(STUDY MATERIAL)
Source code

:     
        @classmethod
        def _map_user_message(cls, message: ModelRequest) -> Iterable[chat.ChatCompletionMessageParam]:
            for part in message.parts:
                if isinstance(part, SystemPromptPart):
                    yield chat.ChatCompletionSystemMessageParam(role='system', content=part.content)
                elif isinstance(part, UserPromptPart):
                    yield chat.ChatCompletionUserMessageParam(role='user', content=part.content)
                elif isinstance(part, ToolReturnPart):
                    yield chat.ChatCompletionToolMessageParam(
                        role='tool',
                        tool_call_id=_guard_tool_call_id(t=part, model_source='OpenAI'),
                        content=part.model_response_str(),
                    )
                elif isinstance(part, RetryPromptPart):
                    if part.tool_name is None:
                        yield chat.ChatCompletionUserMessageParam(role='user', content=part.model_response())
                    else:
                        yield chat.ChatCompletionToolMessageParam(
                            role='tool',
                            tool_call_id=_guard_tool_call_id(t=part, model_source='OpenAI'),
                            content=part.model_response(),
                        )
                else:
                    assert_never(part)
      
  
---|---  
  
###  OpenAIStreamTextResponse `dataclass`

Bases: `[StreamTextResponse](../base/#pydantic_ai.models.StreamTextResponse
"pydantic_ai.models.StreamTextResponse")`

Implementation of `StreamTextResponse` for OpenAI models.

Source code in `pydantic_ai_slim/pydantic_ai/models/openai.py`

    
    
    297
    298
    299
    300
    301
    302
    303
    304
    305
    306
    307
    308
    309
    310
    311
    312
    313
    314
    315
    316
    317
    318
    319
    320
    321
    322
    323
(End STUDY MATERIAL)
BRIEF
All of the data shown above must be copied exactly.

EXERCISE RESULT
Source code

:     
        @classmethod
        def _map_user_message(cls, message: ModelRequest) -> Iterable[chat.ChatCompletionMessageParam]:
            for part in message.parts:
                if isinstance(part, SystemPromptPart):
                    yield chat.ChatCompletionSystemMessageParam(role='system', content=part.content)
                elif isinstance(part, UserPromptPart):
                    yield chat.ChatCompletionUserMessageParam(role='user', content=part.content)
                elif isinstance(part, ToolReturnPart):
                    yield chat.ChatCompletionToolMessageParam(
                        role='tool',
                        tool_call_id=_guard_tool_call_id(t=part, model_source='OpenAI'),
                        content=part.model_response_str(),
                    )
                elif isinstance(part, RetryPromptPart):
                    if part.tool_name is None:
                        yield chat.ChatCompletionUserMessageParam(role='user', content=part.model_response())
                    else:
                        yield chat.ChatCompletionToolMessageParam(
                            role='tool',
                            tool_call_id=_guard_tool_call_id(t=part, model_source='OpenAI'),
                            content=part.model_response(),
                        )
                else:
                    assert_never(part)
      
  
---|---  
  
###  OpenAIStreamTextResponse `dataclass`

Bases: `[StreamTextResponse](../base/#pydantic_ai.models.StreamTextResponse
"pydantic_ai.models.StreamTextResponse")`

Implementation of `StreamTextResponse` for OpenAI models.

Source code in `pydantic_ai_slim/pydantic_ai/models/openai.py`

    
    
    297
    298
    299
    300
    301
    302
    303
    304
    305
    306
    307
    308
    309
    310
    311
    312
    313
    314
    315
    316
    317
    318
    319
    320
    321
    322
    323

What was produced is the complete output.